RECORDS TO PROCESS:
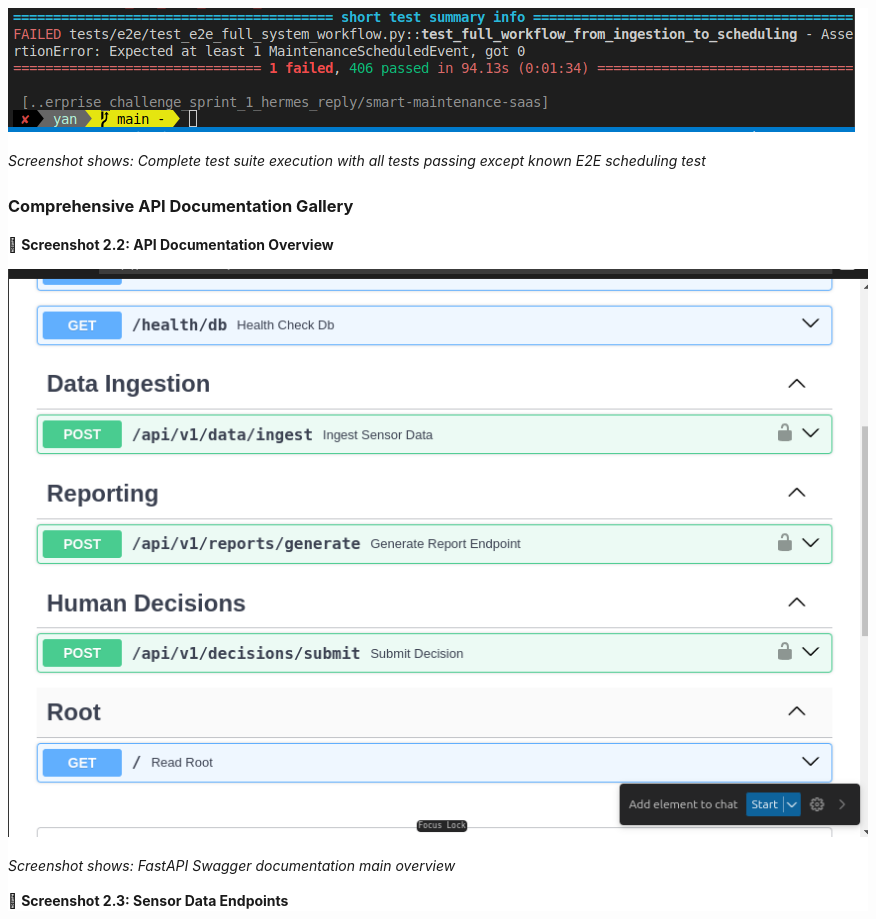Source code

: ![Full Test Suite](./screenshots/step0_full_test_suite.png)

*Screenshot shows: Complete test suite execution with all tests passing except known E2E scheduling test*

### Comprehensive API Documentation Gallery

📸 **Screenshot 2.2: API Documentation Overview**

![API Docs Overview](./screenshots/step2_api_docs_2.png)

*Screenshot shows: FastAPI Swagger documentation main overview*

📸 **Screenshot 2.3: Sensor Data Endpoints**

TASK GOAL: Word for word, return the material above; the pictures stay out.

SOLUTION FOR THIS EXERCISE:
Source code

: ![Full Test Suite](./screenshots/step0_full_test_suite.png)

*Screenshot shows: Complete test suite execution with all tests passing except known E2E scheduling test*

### Comprehensive API Documentation Gallery

📸 **Screenshot 2.2: API Documentation Overview**

![API Docs Overview](./screenshots/step2_api_docs_2.png)

*Screenshot shows: FastAPI Swagger documentation main overview*

📸 **Screenshot 2.3: Sensor Data Endpoints**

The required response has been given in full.